Return the records exactly as they appear below, omitting the pictures.

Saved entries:
......

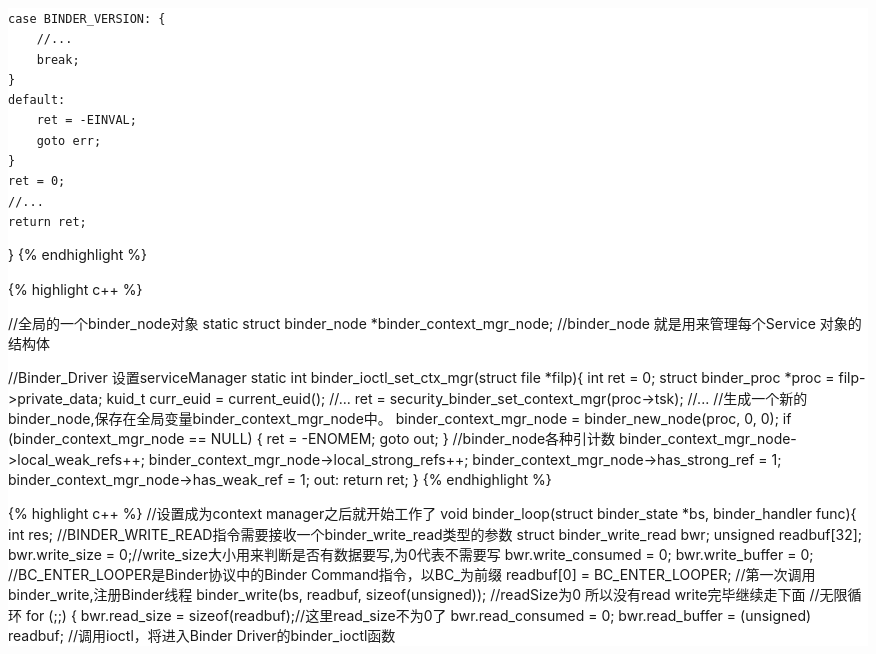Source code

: 	case BINDER_VERSION: {
	    //...
		break;
	}
	default:
		ret = -EINVAL;
		goto err;
	}
	ret = 0;
    //...
	return ret;
}
{% endhighlight %}

{% highlight c++ %}

//全局的一个binder_node对象
static struct binder_node *binder_context_mgr_node;
//binder_node  就是用来管理每个Service 对象的结构体

//Binder_Driver 设置serviceManager
static int binder_ioctl_set_ctx_mgr(struct file *filp){
	int ret = 0;
	struct binder_proc *proc = filp->private_data;
	kuid_t curr_euid = current_euid();
	//...
	ret = security_binder_set_context_mgr(proc->tsk);
    //...
	//生成一个新的binder_node,保存在全局变量binder_context_mgr_node中。
	binder_context_mgr_node = binder_new_node(proc, 0, 0);
	if (binder_context_mgr_node == NULL) {
		ret = -ENOMEM;
		goto out;
	}
	//binder_node各种引计数
	binder_context_mgr_node->local_weak_refs++;
	binder_context_mgr_node->local_strong_refs++;
	binder_context_mgr_node->has_strong_ref = 1;
	binder_context_mgr_node->has_weak_ref = 1;
out:
	return ret;
}
{% endhighlight %}

{% highlight c++ %}
//设置成为context manager之后就开始工作了
void binder_loop(struct binder_state *bs, binder_handler func){
    int res;
    //BINDER_WRITE_READ指令需要接收一个binder_write_read类型的参数
    struct binder_write_read bwr;
    unsigned readbuf[32];
    bwr.write_size = 0;//write_size大小用来判断是否有数据要写,为0代表不需要写
    bwr.write_consumed = 0;
    bwr.write_buffer = 0;
    //BC_ENTER_LOOPER是Binder协议中的Binder Command指令，以BC_为前缀
    readbuf[0] = BC_ENTER_LOOPER;
    //第一次调用binder_write,注册Binder线程
    binder_write(bs, readbuf, sizeof(unsigned));
    //readSize为0 所以没有read write完毕继续走下面
    //无限循环
    for (;;) {
        bwr.read_size = sizeof(readbuf);//这里read_size不为0了
        bwr.read_consumed = 0;
        bwr.read_buffer = (unsigned) readbuf;
        //调用ioctl，将进入Binder Driver的binder_ioctl函数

......

● **Exercise answer**
Source code

: 	case BINDER_VERSION: {
	    //...
		break;
	}
	default:
		ret = -EINVAL;
		goto err;
	}
	ret = 0;
    //...
	return ret;
}
{% endhighlight %}

{% highlight c++ %}

//全局的一个binder_node对象
static struct binder_node *binder_context_mgr_node;
//binder_node  就是用来管理每个Service 对象的结构体

//Binder_Driver 设置serviceManager
static int binder_ioctl_set_ctx_mgr(struct file *filp){
	int ret = 0;
	struct binder_proc *proc = filp->private_data;
	kuid_t curr_euid = current_euid();
	//...
	ret = security_binder_set_context_mgr(proc->tsk);
    //...
	//生成一个新的binder_node,保存在全局变量binder_context_mgr_node中。
	binder_context_mgr_node = binder_new_node(proc, 0, 0);
	if (binder_context_mgr_node == NULL) {
		ret = -ENOMEM;
		goto out;
	}
	//binder_node各种引计数
	binder_context_mgr_node->local_weak_refs++;
	binder_context_mgr_node->local_strong_refs++;
	binder_context_mgr_node->has_strong_ref = 1;
	binder_context_mgr_node->has_weak_ref = 1;
out:
	return ret;
}
{% endhighlight %}

{% highlight c++ %}
//设置成为context manager之后就开始工作了
void binder_loop(struct binder_state *bs, binder_handler func){
    int res;
    //BINDER_WRITE_READ指令需要接收一个binder_write_read类型的参数
    struct binder_write_read bwr;
    unsigned readbuf[32];
    bwr.write_size = 0;//write_size大小用来判断是否有数据要写,为0代表不需要写
    bwr.write_consumed = 0;
    bwr.write_buffer = 0;
    //BC_ENTER_LOOPER是Binder协议中的Binder Command指令，以BC_为前缀
    readbuf[0] = BC_ENTER_LOOPER;
    //第一次调用binder_write,注册Binder线程
    binder_write(bs, readbuf, sizeof(unsigned));
    //readSize为0 所以没有read write完毕继续走下面
    //无限循环
    for (;;) {
        bwr.read_size = sizeof(readbuf);//这里read_size不为0了
        bwr.read_consumed = 0;
        bwr.read_buffer = (unsigned) readbuf;
        //调用ioctl，将进入Binder Driver的binder_ioctl函数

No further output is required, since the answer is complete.